Dewas KPK: Laporan Dugaan Pelanggaran Etik Indriyanto Seno Adji Tidak Cukup Bukti

INDOPOSCO.ID – Dewan Pengawas (Dewas) Komisi Pemberantasan Korupsi (KPK) menyatakan laporan mengenai dugaan pelanggaran etik yang dilakukan salah satu anggota Dewas Indriyanto Seno Adji tidak cukup bukti alhasil tidak dapat dilanjutkan ke tahap sidang etik.

“Dewan Pengawas selain kerabat Indriyanto Seno Adji secara musyawarah serta mufakat menyatakan bahwa perbuatan yang dilakukan Indriyanto Seno Adji sebagaimana yang dilaporkan dalam pengaduan dugaan pelanggaran kode etik serta perilaku tidak cukup bukti alhasil tidak memenuhi ketentuan untuk dilanjutkan ke sidang etik,” tutur Ketua Dewas KPK Tumpak Hatorangan Panggabean dalam konferensi pers di gedung KPK Jakarta, Jumat (23/7).

Pengaduan itu dilayangkan oleh 3 orang pegawai KPK yakni Giri Suprapdiono, Novel Baswedan serta Dewa Ayu Kartika Venska.

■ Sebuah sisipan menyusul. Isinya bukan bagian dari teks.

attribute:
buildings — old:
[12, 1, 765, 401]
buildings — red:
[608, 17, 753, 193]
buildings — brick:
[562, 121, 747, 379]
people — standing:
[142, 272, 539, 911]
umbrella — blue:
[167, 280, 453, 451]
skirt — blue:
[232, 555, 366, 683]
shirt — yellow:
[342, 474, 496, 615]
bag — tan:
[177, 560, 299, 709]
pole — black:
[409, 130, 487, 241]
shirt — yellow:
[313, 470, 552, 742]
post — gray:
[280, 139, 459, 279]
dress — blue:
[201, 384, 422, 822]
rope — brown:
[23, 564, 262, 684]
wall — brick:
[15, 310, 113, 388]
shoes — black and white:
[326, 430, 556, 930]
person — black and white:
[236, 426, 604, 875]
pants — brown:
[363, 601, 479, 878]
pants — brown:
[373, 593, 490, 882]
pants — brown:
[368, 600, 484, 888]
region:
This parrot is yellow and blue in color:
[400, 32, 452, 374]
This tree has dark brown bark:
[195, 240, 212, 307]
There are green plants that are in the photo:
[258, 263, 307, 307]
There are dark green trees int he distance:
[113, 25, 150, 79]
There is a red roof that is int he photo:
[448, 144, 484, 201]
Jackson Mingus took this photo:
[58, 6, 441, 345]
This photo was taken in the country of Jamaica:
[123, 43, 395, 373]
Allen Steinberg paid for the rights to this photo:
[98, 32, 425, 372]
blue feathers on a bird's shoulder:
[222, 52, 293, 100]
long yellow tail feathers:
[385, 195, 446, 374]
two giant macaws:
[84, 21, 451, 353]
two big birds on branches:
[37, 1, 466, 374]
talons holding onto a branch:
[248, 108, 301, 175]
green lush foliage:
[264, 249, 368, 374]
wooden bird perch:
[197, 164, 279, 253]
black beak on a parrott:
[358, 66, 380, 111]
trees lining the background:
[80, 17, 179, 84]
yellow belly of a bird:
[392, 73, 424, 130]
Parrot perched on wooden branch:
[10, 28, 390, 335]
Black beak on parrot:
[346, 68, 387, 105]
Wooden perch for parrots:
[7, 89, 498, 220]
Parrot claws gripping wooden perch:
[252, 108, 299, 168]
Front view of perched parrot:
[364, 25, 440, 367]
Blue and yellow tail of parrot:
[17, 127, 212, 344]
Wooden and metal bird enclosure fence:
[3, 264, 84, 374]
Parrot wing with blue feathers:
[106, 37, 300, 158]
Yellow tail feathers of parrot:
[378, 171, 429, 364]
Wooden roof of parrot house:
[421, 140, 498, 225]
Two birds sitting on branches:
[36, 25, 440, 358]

Ketiganya melaporkan terkait kehadiran Indriyanto dalam konferensi pers pada 5 Mei 2021 dan pernyataannya di media massa pada 13 Mei 2021 yang dinilai tidak mencerminkan sosok Dewas KPK yang sebaiknya netral dalam polemik Tes Wawasan Kebangsaan (TWK) itu.

Akan tetapi bagi Dewas, kehadiran Indriyanto pada 5 Mei 2021 adalah sebagai perwakilan Dewas sesuai dengan Pasal 21 UU KPK bahwa materi konferensi pers menyangkut kelembagaan KPK dihadiri 3 unsur KPK yaitu Dewas, pimpinan serta Sekretaris Jenderal mewakili pegawai.